Air Force veteran and project leader Scotty Wilson was flying the historic recreation one final time before retiring the airplane to a museum.

A quest to create the world’s only flightworthy Bugatti 100P replica ended in tragedy on Saturday when builder Scotty Wilson was killed in a crash of the airplane shortly after takeoff from Clinton Sherman Airport in Burns Flat, Oklahoma.

Video of the takeoff showed the airplane struggling to gain altitude before it turned sharply left and crashed in a fireball in a field near the airport.

The 100P is an unusual 1930s design that was the vision of Ettore Bugatti, who hoped to race the plane and perhaps sell the design as a potent French fighter. It promised record speeds from a combination of supercharged Grand Prix engines, contra-rotating propellers and forward-swept wings. But Germany’s invasion of France at the outset of WWII forced Bugatti to hide the 100P in a barn in the French countryside before it could ever be flown.
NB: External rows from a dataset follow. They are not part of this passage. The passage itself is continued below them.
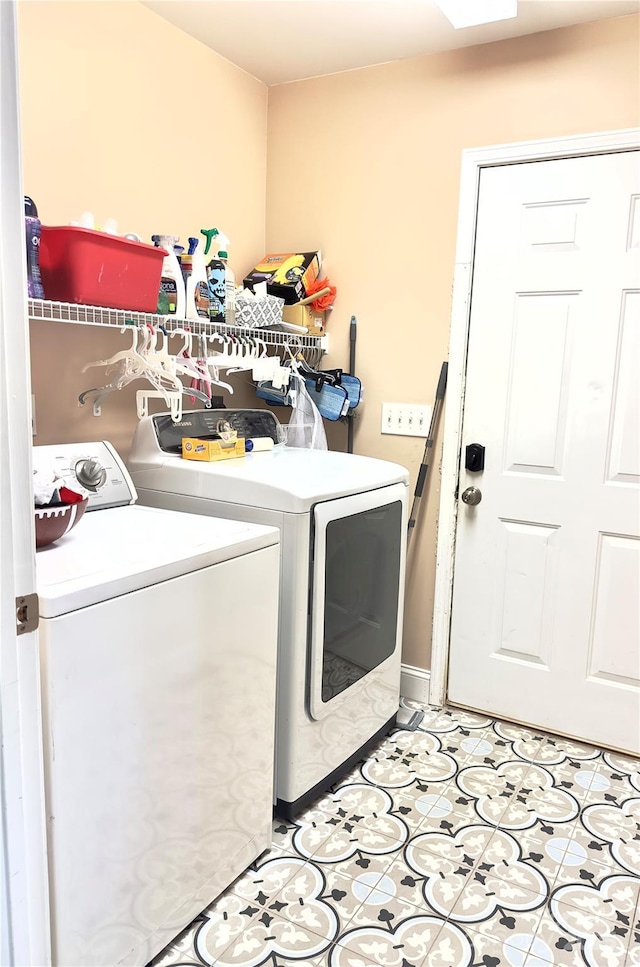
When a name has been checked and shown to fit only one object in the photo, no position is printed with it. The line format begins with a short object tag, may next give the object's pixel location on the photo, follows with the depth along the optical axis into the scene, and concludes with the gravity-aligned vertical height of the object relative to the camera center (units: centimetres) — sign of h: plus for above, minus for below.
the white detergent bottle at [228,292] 236 +27
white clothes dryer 192 -57
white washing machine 126 -71
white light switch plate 267 -16
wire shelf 176 +14
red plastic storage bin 174 +26
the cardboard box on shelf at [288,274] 266 +38
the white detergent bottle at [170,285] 212 +27
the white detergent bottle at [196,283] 221 +28
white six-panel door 231 -23
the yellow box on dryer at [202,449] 214 -24
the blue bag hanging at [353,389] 272 -5
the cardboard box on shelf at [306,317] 275 +23
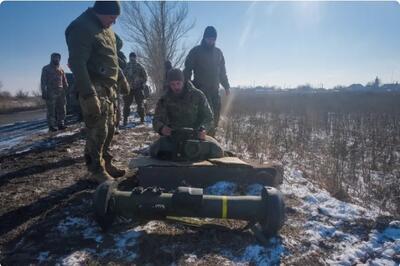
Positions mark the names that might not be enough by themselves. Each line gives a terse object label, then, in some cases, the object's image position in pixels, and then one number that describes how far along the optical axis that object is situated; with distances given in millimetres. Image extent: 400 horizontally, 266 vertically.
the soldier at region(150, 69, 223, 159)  4645
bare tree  19047
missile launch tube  2822
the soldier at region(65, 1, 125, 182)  3693
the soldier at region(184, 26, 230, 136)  6328
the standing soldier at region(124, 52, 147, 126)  9930
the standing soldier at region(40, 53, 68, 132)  9195
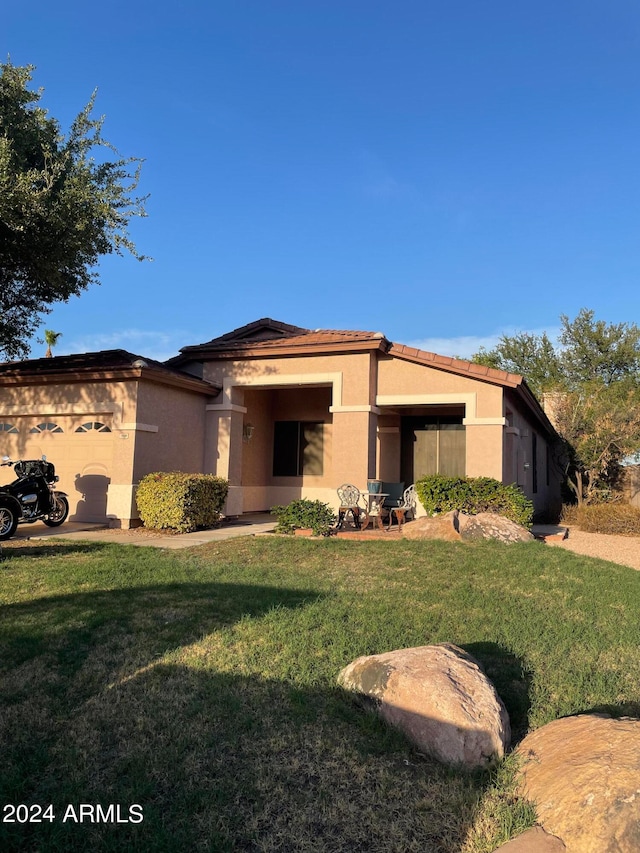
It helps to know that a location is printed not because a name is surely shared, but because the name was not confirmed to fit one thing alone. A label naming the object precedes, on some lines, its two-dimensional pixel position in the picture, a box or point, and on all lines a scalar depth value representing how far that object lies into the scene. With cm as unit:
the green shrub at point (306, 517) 1082
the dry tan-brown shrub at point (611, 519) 1367
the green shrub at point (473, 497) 1122
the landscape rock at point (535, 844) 244
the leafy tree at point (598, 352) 3147
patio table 1181
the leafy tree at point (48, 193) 912
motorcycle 1019
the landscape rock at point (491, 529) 998
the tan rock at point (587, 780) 239
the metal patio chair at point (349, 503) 1152
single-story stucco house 1230
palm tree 2588
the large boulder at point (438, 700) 319
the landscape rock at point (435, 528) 1005
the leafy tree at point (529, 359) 3306
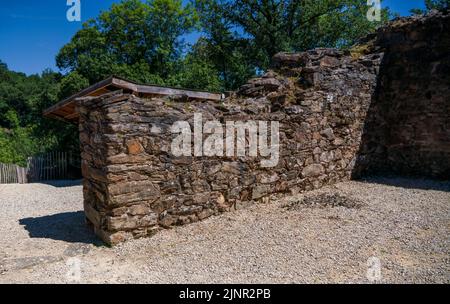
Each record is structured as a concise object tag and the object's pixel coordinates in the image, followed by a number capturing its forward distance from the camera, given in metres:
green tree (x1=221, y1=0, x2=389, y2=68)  17.73
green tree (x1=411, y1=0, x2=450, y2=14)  21.50
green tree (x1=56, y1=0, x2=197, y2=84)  17.52
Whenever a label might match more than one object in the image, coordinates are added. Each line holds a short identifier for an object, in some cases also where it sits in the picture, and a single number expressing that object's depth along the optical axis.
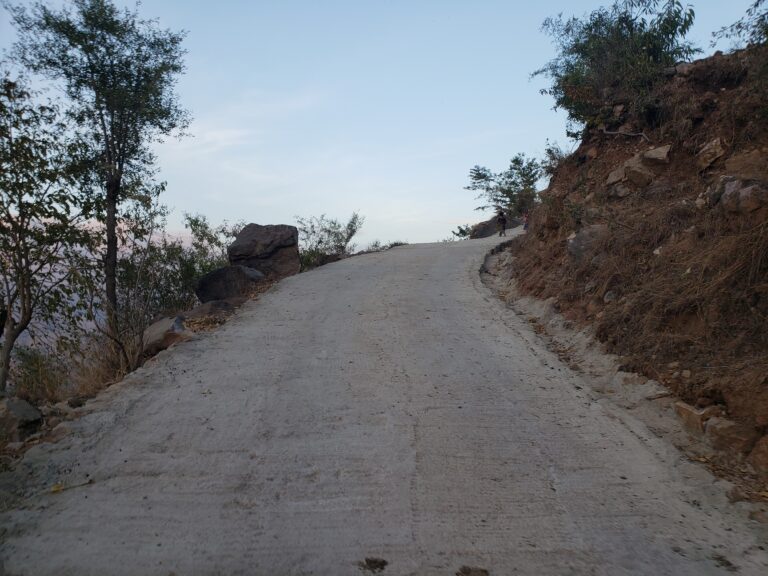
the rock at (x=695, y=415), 4.87
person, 23.23
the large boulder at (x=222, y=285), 13.09
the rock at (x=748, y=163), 8.21
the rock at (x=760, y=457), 4.27
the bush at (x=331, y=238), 22.99
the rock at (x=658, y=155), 10.91
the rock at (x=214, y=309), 10.22
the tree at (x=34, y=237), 6.32
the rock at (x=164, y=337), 8.34
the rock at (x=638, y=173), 10.80
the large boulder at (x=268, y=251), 15.43
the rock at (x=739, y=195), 6.55
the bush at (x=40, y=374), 7.12
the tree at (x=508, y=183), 34.88
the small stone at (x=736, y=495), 4.03
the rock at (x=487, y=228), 31.30
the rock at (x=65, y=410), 5.66
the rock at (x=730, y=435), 4.49
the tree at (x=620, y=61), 13.48
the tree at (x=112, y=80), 13.15
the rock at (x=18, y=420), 5.16
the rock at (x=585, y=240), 9.23
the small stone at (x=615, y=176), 11.54
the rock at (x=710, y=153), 9.90
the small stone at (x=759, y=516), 3.79
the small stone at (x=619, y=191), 10.98
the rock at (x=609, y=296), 7.79
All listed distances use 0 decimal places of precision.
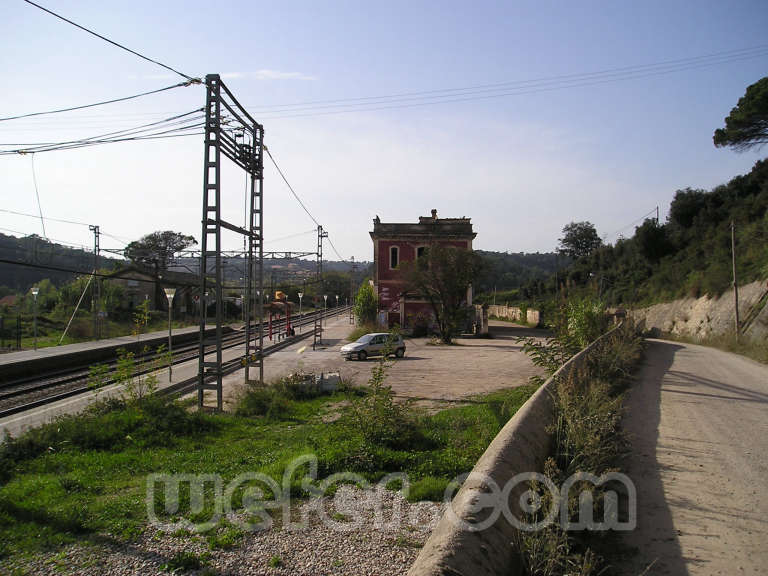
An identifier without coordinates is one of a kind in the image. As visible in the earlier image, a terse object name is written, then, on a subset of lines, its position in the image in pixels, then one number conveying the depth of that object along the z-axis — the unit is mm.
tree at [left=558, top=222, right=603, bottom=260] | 88406
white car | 27156
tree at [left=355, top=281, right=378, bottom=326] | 44406
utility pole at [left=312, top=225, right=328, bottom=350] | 37469
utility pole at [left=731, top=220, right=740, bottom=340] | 26952
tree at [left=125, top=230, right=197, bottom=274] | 83525
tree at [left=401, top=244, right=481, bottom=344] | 36594
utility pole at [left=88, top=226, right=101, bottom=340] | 33344
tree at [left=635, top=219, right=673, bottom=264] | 51031
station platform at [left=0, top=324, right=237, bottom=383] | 20470
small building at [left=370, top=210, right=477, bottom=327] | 46719
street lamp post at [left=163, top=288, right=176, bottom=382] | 18812
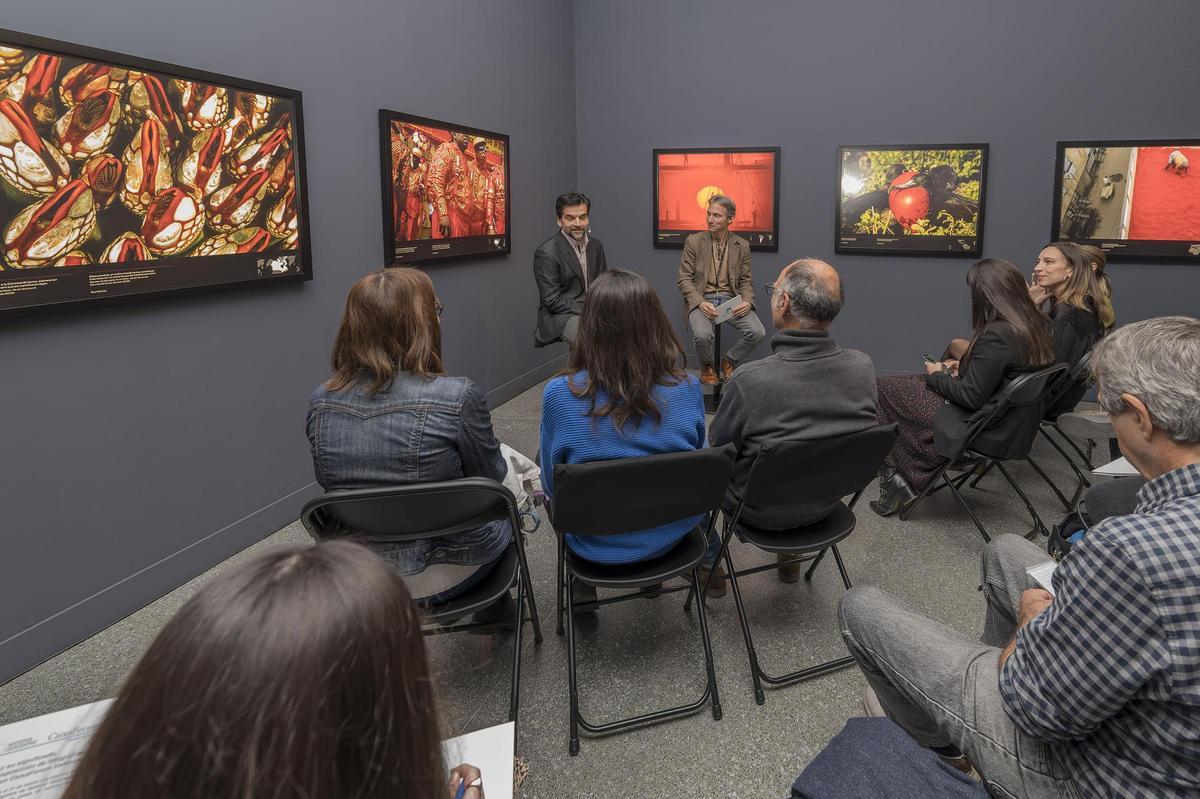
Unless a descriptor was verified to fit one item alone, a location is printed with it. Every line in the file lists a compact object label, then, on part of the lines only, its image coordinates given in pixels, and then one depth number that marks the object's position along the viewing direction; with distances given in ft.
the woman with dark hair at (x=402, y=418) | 6.55
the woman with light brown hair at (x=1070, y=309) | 12.46
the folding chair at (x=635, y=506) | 6.37
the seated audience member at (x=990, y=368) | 10.61
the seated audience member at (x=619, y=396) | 7.01
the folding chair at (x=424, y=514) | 5.79
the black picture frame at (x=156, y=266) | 7.74
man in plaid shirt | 3.45
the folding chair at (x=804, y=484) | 7.28
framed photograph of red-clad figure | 13.91
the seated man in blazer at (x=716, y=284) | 19.51
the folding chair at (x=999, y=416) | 10.25
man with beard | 17.49
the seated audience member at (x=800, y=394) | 7.89
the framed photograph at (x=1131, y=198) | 17.51
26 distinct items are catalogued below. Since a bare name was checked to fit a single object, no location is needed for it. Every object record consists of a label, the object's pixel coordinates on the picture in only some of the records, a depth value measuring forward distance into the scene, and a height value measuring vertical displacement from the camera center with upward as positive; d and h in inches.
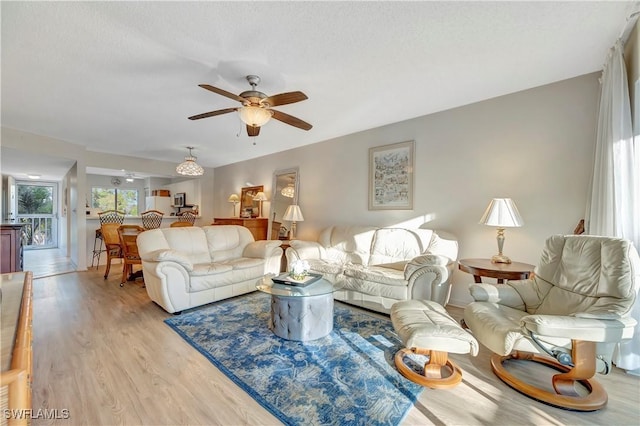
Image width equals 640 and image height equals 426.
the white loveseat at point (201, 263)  114.7 -29.1
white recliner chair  60.9 -27.8
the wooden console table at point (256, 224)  224.7 -13.9
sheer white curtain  75.7 +12.0
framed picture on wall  146.4 +19.3
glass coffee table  92.9 -37.0
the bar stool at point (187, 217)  260.3 -9.8
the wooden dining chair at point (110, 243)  178.1 -24.9
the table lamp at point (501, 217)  99.5 -2.3
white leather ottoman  67.1 -33.7
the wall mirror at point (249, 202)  242.3 +5.7
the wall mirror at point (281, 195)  207.5 +11.1
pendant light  187.0 +27.9
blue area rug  61.9 -47.1
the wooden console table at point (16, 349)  25.0 -17.9
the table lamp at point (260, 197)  229.2 +9.8
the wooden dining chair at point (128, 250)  159.6 -26.9
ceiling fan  86.1 +36.3
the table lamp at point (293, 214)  183.8 -3.9
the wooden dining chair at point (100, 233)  208.1 -21.2
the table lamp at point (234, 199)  255.1 +8.6
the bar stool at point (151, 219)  221.5 -10.4
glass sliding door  309.1 -6.7
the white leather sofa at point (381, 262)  109.3 -26.2
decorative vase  101.7 -23.9
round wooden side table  91.7 -21.0
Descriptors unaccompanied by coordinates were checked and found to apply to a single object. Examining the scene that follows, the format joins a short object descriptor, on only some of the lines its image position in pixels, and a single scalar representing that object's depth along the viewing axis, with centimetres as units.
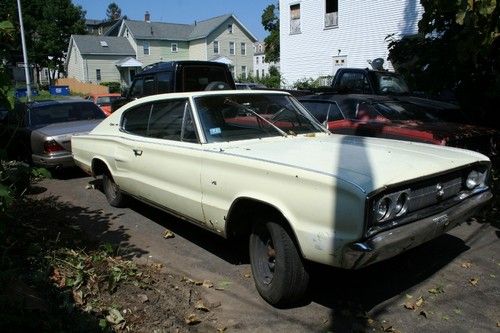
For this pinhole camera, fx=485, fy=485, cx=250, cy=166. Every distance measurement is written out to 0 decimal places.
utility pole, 2369
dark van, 956
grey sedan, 830
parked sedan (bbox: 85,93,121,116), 2194
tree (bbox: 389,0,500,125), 687
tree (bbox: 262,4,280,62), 4897
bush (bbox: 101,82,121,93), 4866
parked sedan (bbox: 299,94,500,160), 636
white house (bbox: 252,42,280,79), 5725
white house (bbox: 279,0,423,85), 2114
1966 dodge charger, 315
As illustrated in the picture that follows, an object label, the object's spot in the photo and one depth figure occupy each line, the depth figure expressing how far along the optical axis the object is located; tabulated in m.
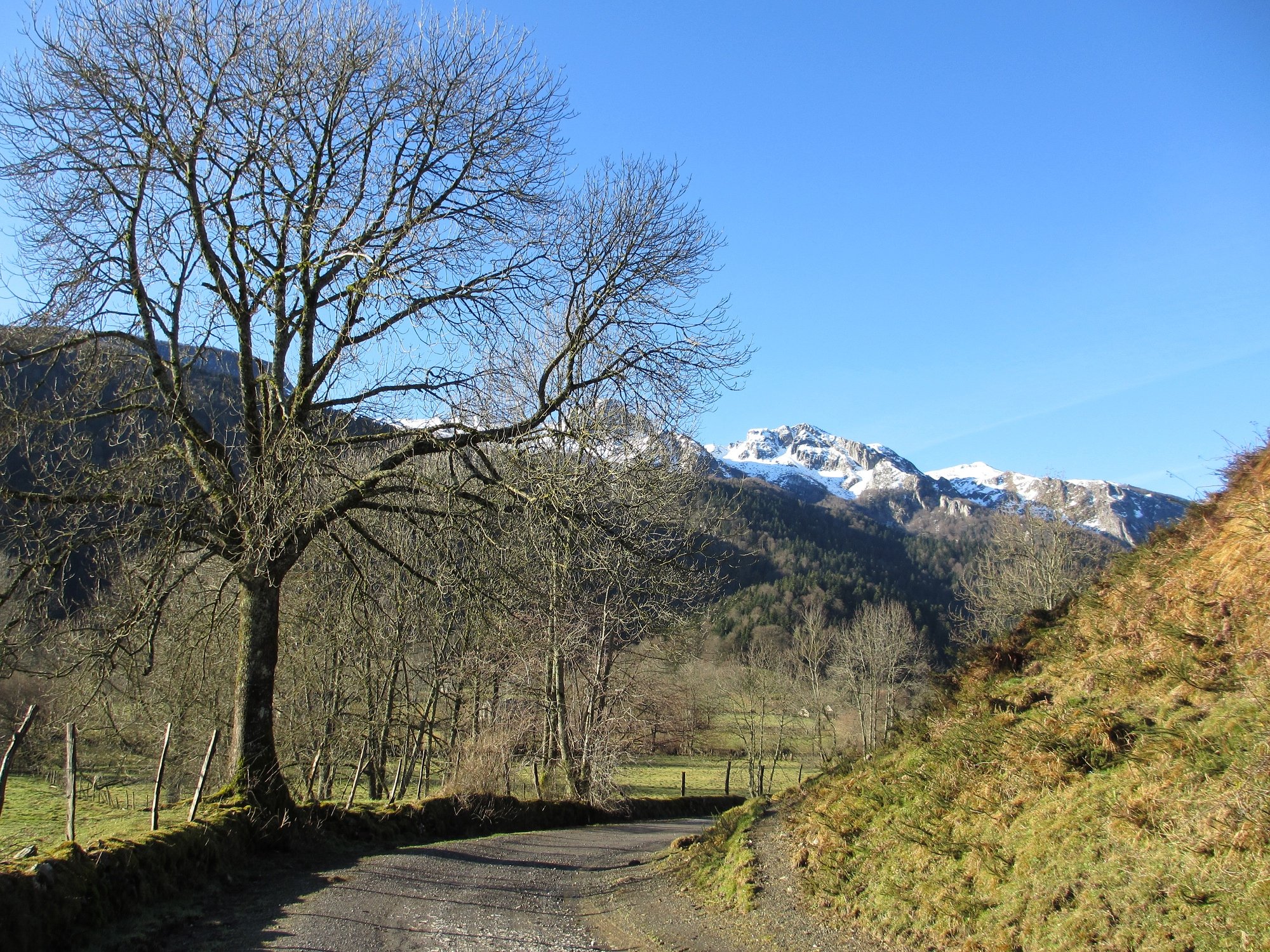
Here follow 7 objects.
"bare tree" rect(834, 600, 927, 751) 45.28
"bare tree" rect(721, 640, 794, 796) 38.62
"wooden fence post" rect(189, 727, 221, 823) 8.02
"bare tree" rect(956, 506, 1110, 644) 26.66
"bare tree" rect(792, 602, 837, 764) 47.31
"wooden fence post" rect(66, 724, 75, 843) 6.77
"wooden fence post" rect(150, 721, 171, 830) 7.76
It was rediscovered in the 1970s, brought to America and now resides in the EAA museum in Oshkosh, Wisconsin, having never taken flight.

Wilson, an Air Force veteran with more than 11,000 hours of flight time in everything from F-16s to corporate jets, hoped to reverse engineer Bugatti’s airplane. Wilson and his team reportedly spent more than $400,000 and 10,000 man hours to build the replica, which featured a pair of 450 hp racecar engines placed in tandem just behind the single-seat cockpit.

The first test flight last August ended with nose damage when the brakes failed on landing and the 100P veered off the runway. It flew again, successfully, in October. Saturday’s test flight was the 100P’s third, and was intended to be the last. A crew member told local NBC affiliate KFOR that Wilson planned on retiring the plane to a museum after Saturday’s flight.